Commercial traffic on the Mississippi ekes on, though any further drop in the water level may make shipping troublesome, according to the Army Corps of Engineers. The Corps is charged with maintaining a navigational channel at least nine feet deep and 300 feet wide on the river.


Around St. Louis, the National Weather Service said Wednesday that the Mississippi's level would continue to decline over the next month. Some potentially strong rainfall was expected in coming days in northwest Missouri, but whether that matters -- feeding into the Missouri River then into the Mississippi River -- depends on the rain's intensity, said Scott Dummer, a weather service hydrologist.


"When it first hits the ground, a lot of it is going to soak into the ground," he said. "What's needed is a sustained rainfall over a couple of days, a good several-inch rainfall."


A Coast Guard advisory Tuesday recommended that deep-draft barges -- those with the heaviest loads -- be moved out of the Upper Mississippi River as soon as possible. Mariners also are urged to be vigilant about repositioned channel-marking buoys.


The Corps has been scrambling to keep the Mississippi open, hustling its 247-foot-long dredger up the river to lower the bottom of St. Louis' harbor. The work was expected to be completed Thursday.


A commercial dredge hired by the Corps recently reopened the Kaskaskia River in Illinois and has been sent south to go to work near Cape Girardeau, Mo.


River shipping is considered efficient, with a typical inland barge's capacity 15 times greater than a rail car and 60 times more than a semi trailer, according to the American Waterways Operators, a trade group of barge, tug and tow industry interests.
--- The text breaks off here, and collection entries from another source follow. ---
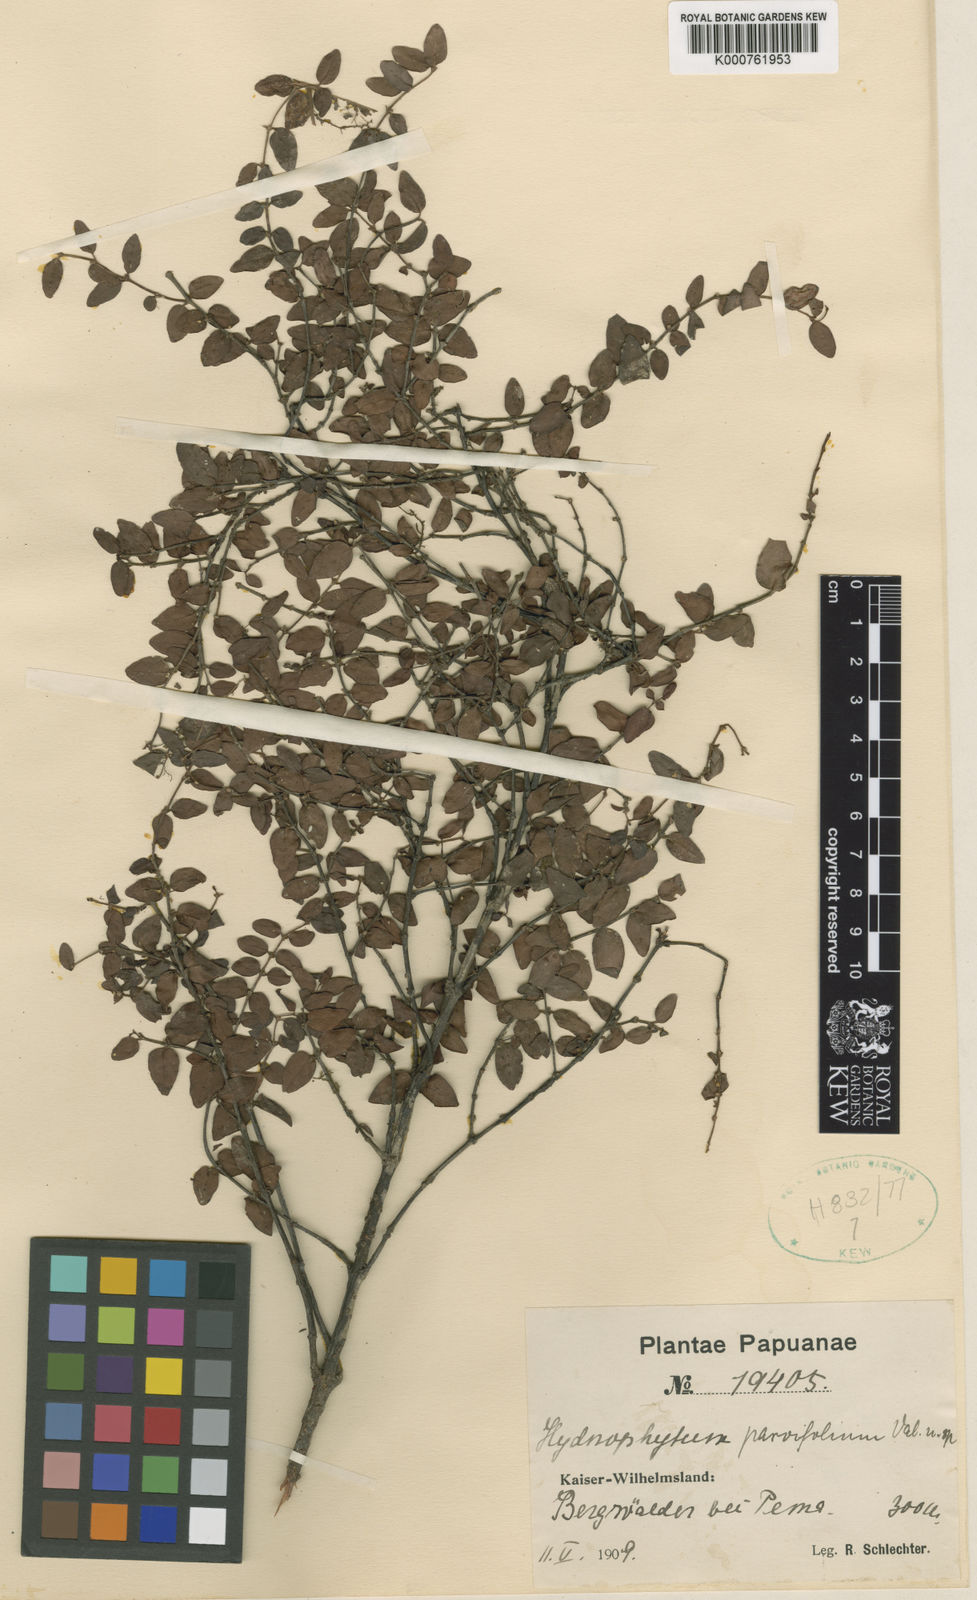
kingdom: Plantae
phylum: Tracheophyta
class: Magnoliopsida
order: Gentianales
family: Rubiaceae
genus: Hydnophytum
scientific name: Hydnophytum hellwigii
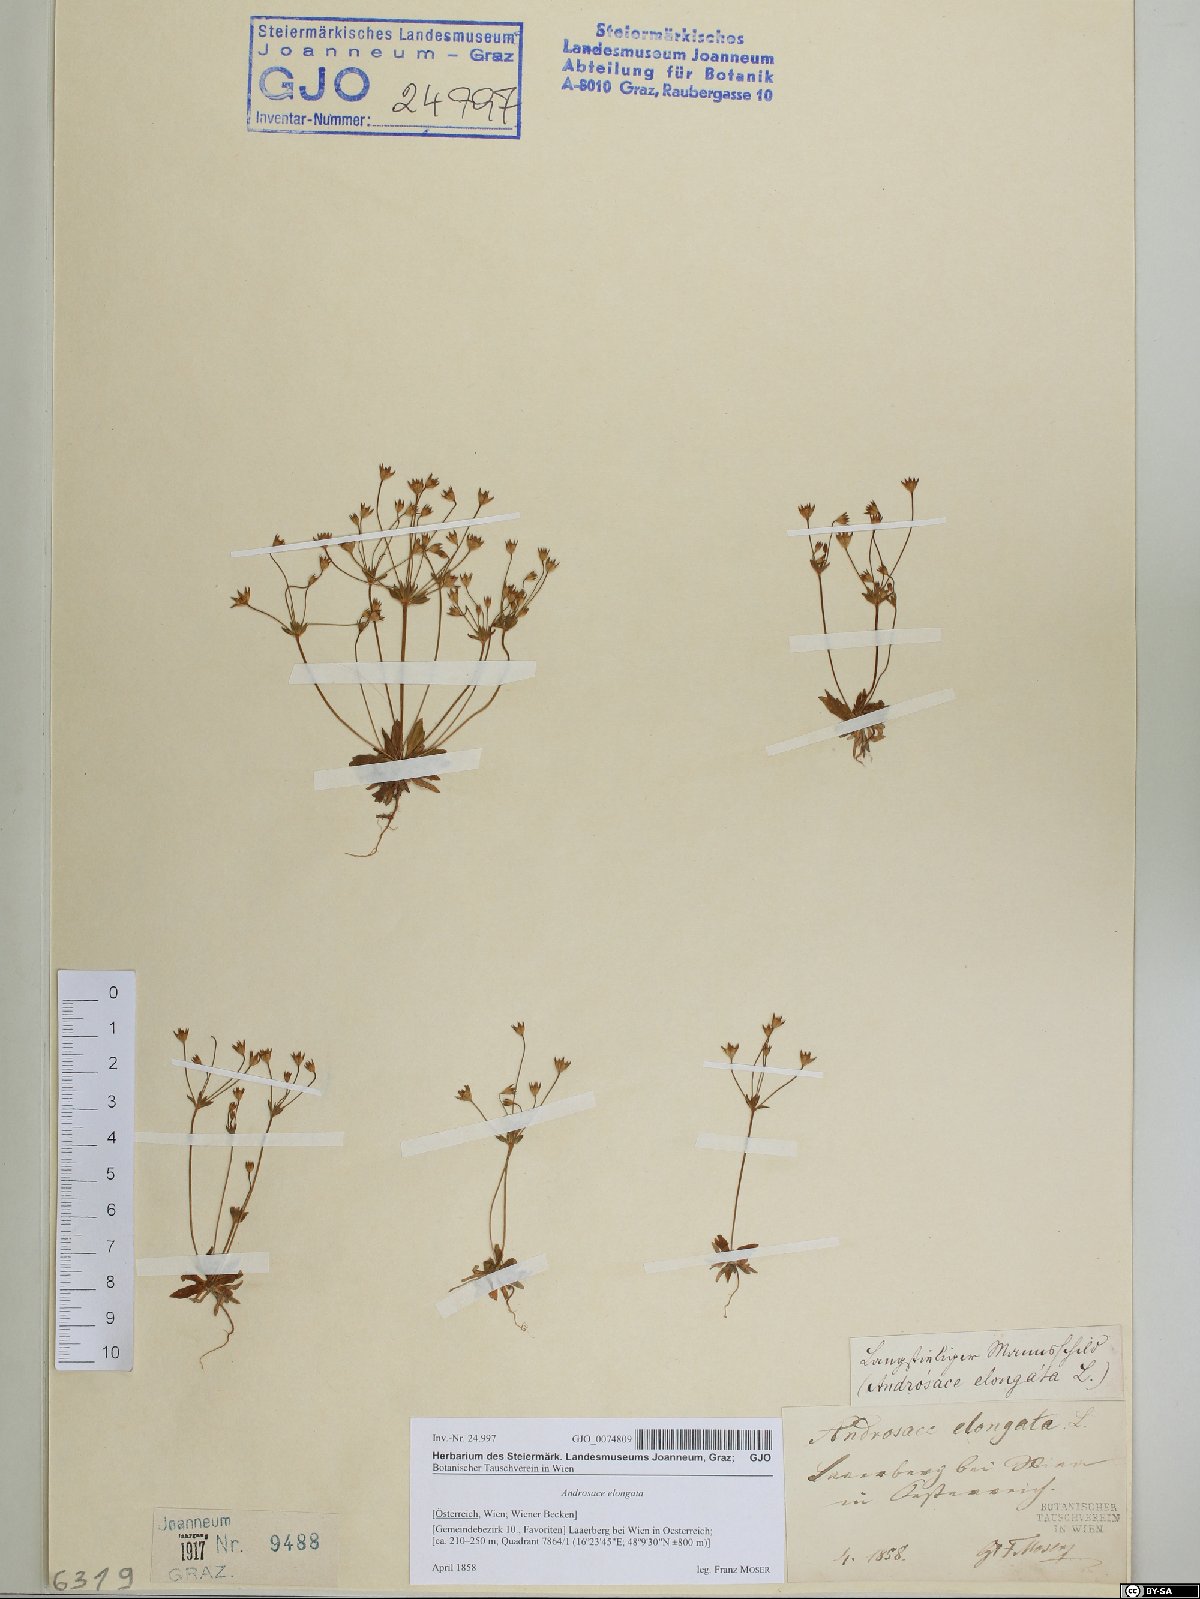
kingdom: Plantae
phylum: Tracheophyta
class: Magnoliopsida
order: Ericales
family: Primulaceae
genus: Androsace
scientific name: Androsace elongata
The low water has been a triple whammy for MEMCO Barge Line, president Mark Knoy said.


Barges with that suburban St. Louis-based company are now covering about 150 miles a day -- not the typical 200 -- to safely sneak through the shallower stretches. Narrower channels have forced 20-barge tows instead of the normal chain of 30.


The company's barges' draft -- the portion of the barge that's below the water's surface -- is also down about 30 inches to 9 feet so that the barges can make it through the shallows. That means less payload and profits for the transporter of grain, raw materials for the steel industry, and coal for MEMCO's corporate parent, Ohio-based American Electric Power Co. Inc.


"There are a ton of multipliers out there that work against us," Knoy said.


Still, he said, the company with 2,200 barges and 55 towboats "will take it as it comes. We'll just reduce drafts, operate with greater caution and pray for rain."